- Opening Delimiter -
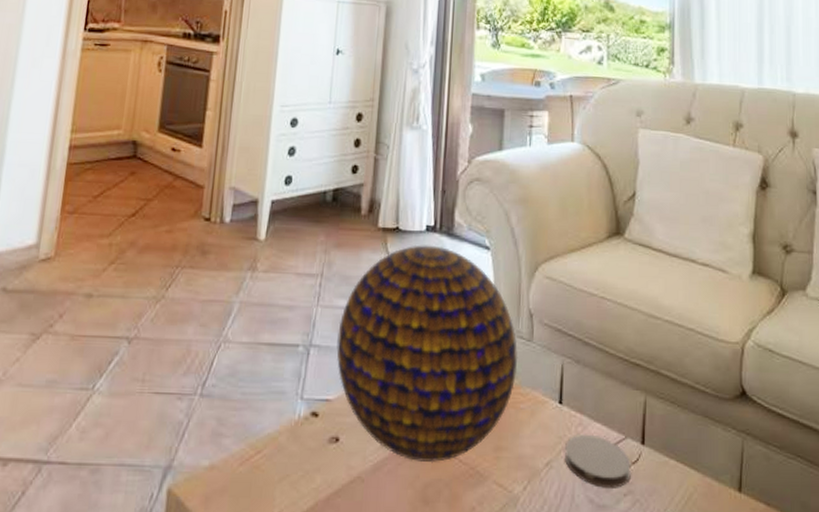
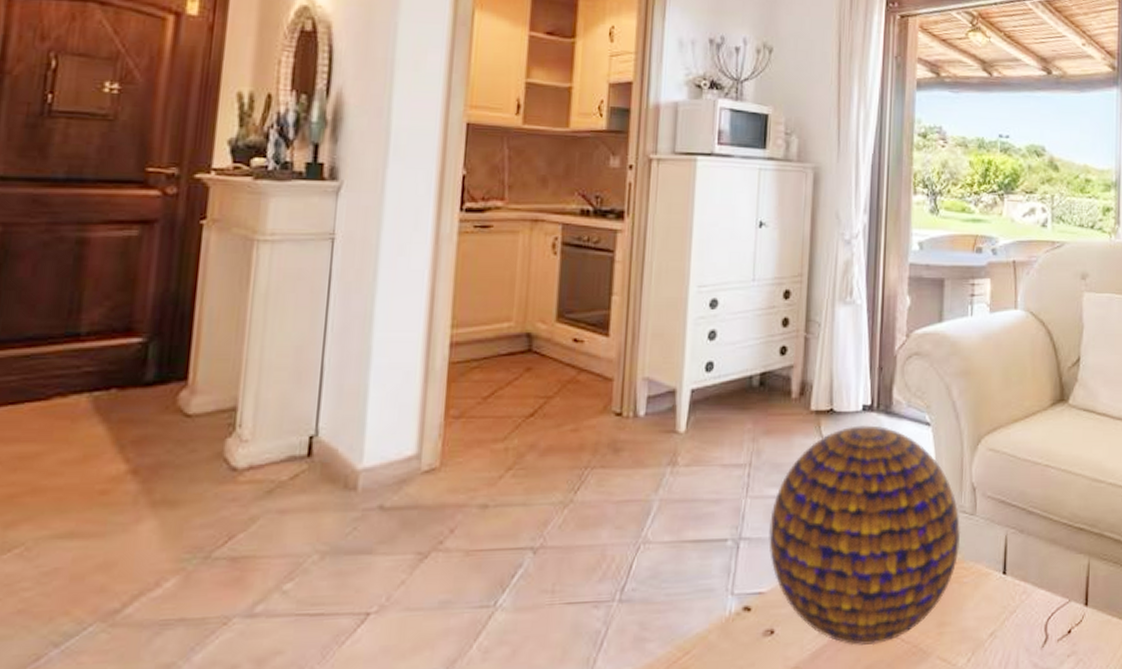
coaster: present [565,434,631,488] -> none [1009,601,1074,652]

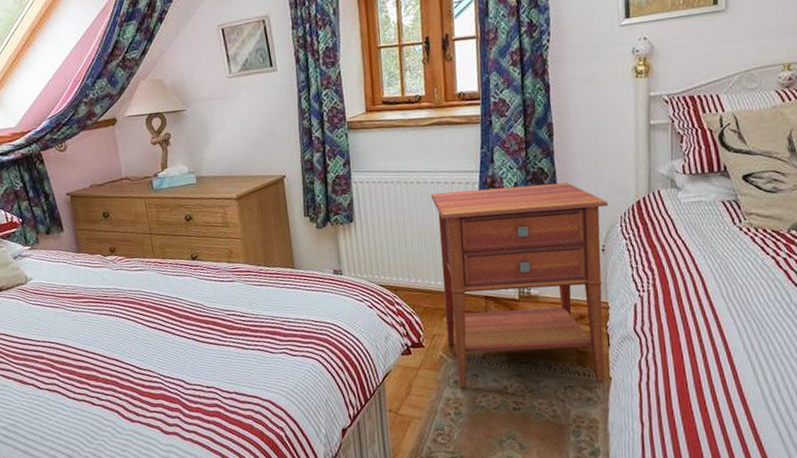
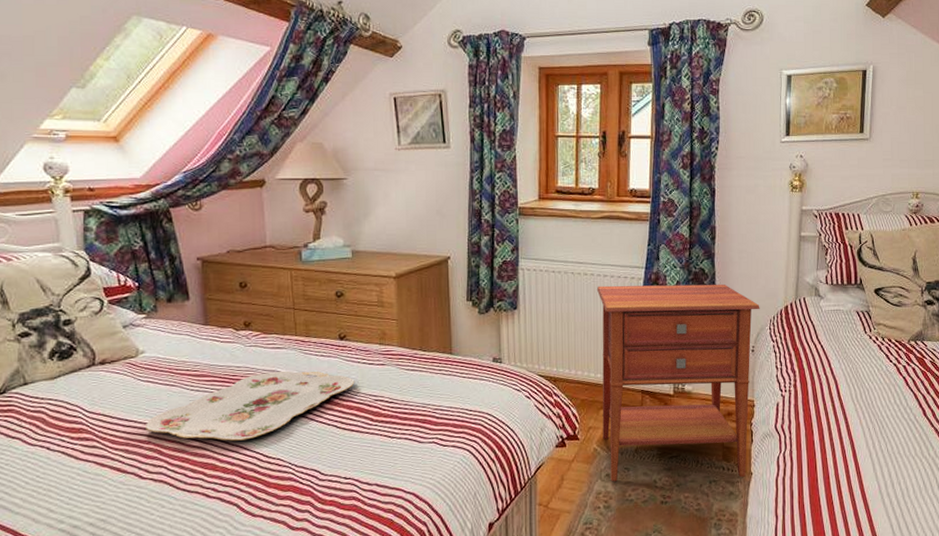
serving tray: none [39,290,209,355] -> present [146,370,355,441]

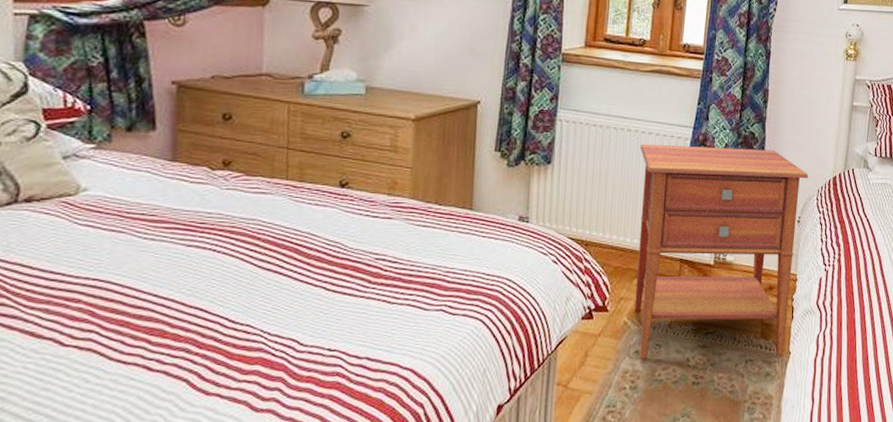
serving tray: present [146,370,355,441] -> none [77,220,354,302]

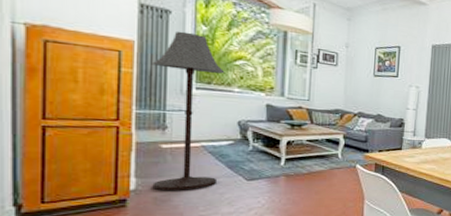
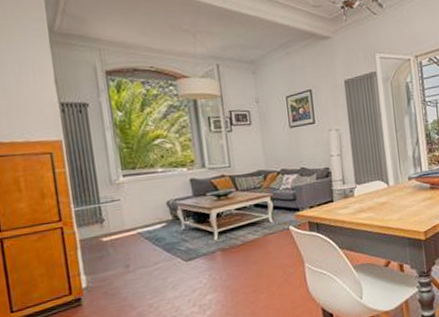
floor lamp: present [152,31,225,190] -> none [80,121,159,284]

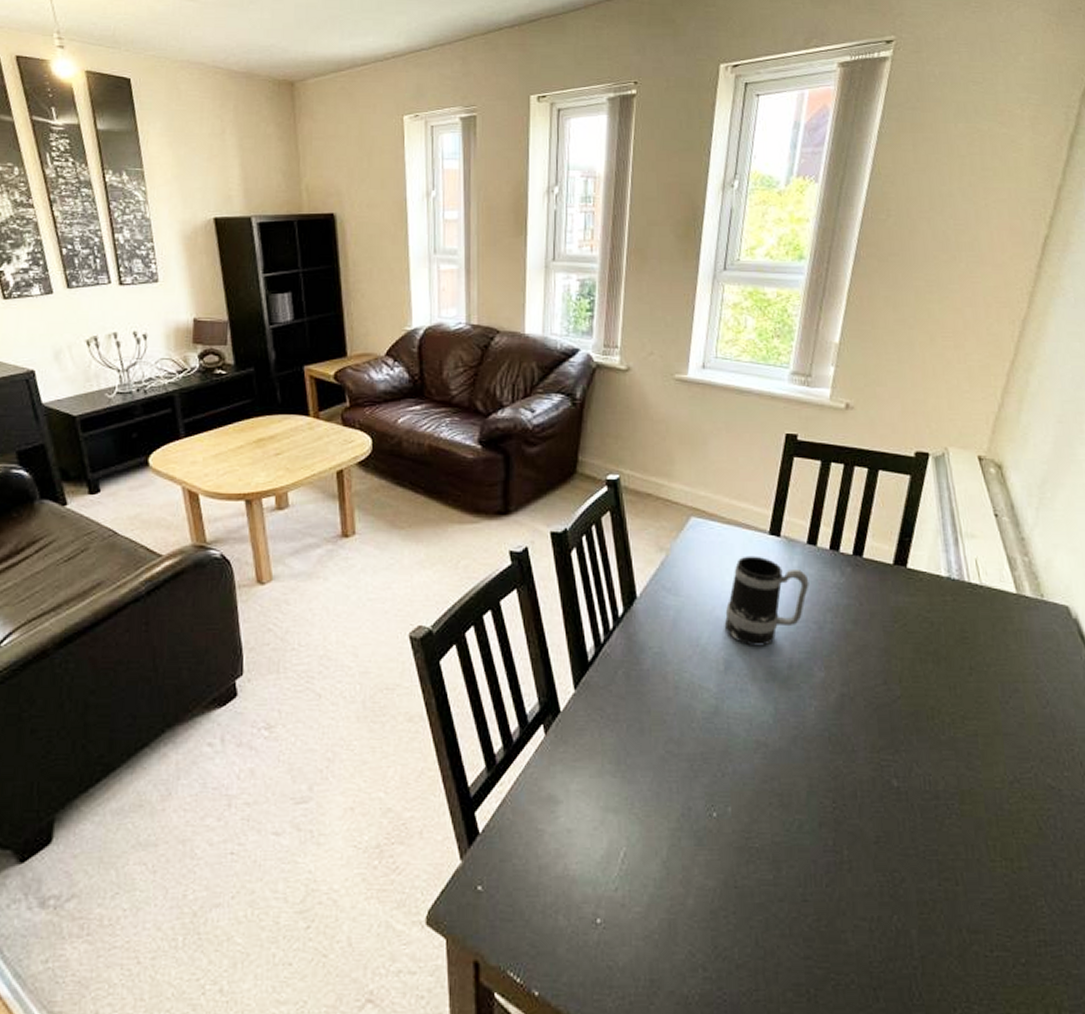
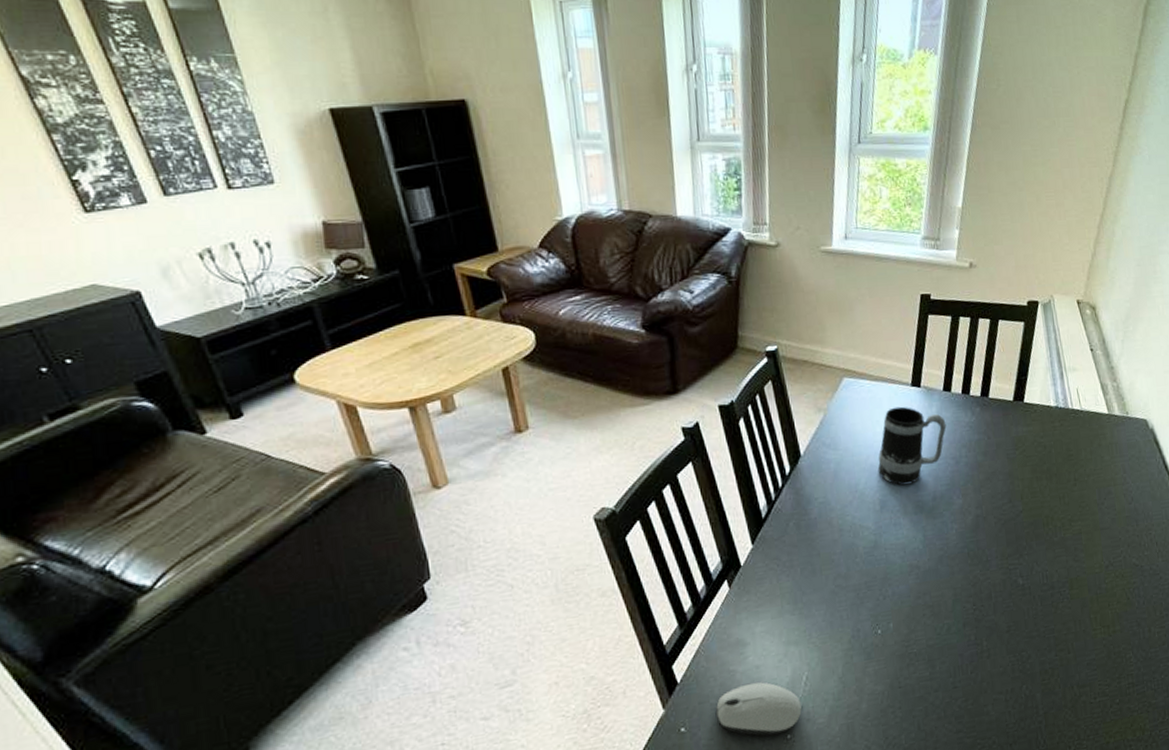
computer mouse: none [517,848,616,915] -> present [715,682,802,736]

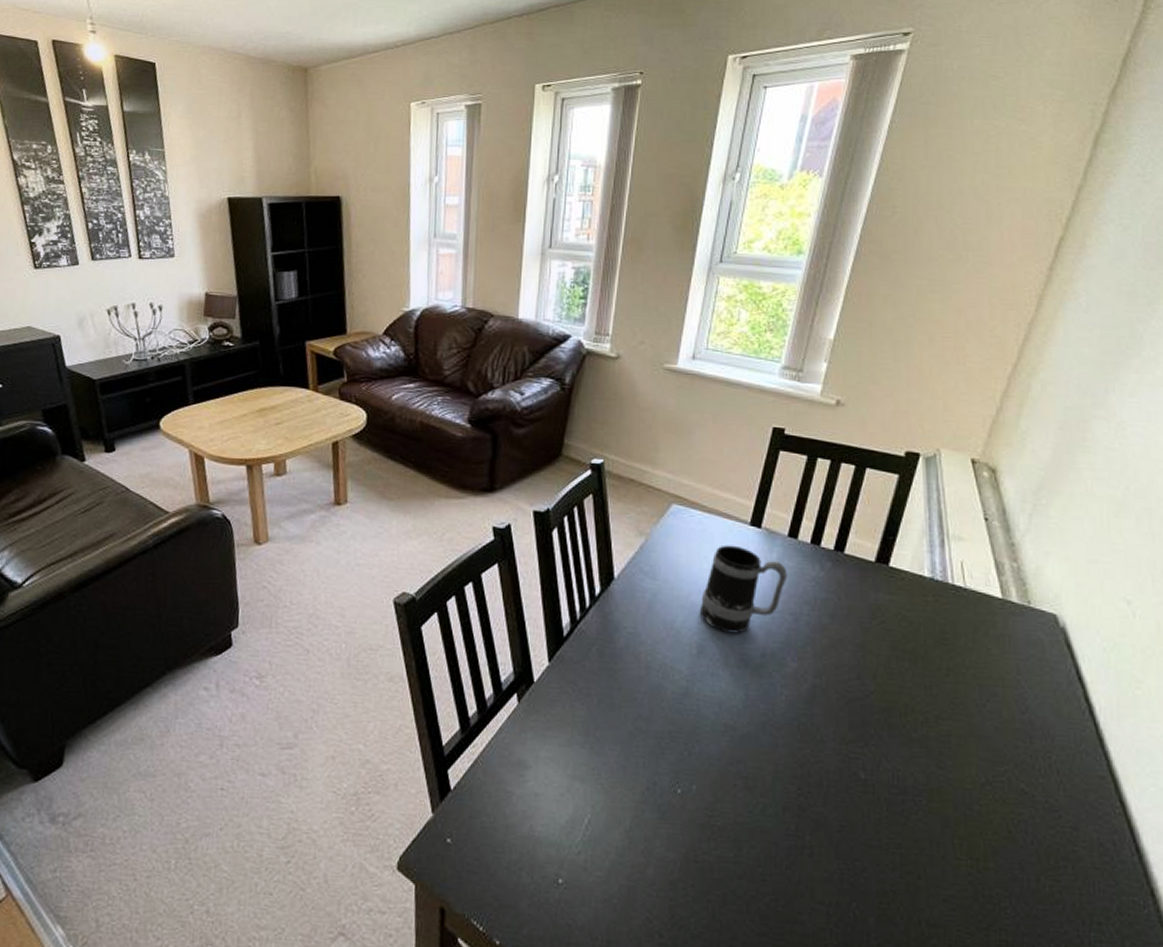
computer mouse: present [715,682,802,736] -> none [485,810,579,875]

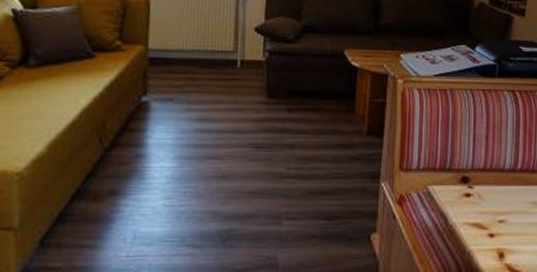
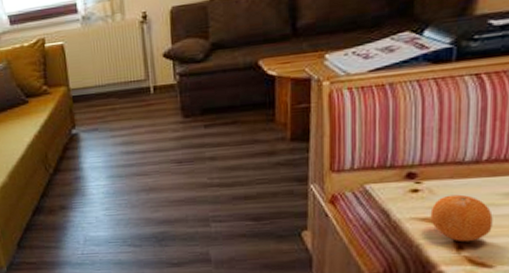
fruit: none [479,201,525,250] -> present [430,194,493,242]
- Closing Delimiter -
What you have to do:
Give the number of lines in the entries that contain the word "serving", without any other words.

Result for this exercise:
2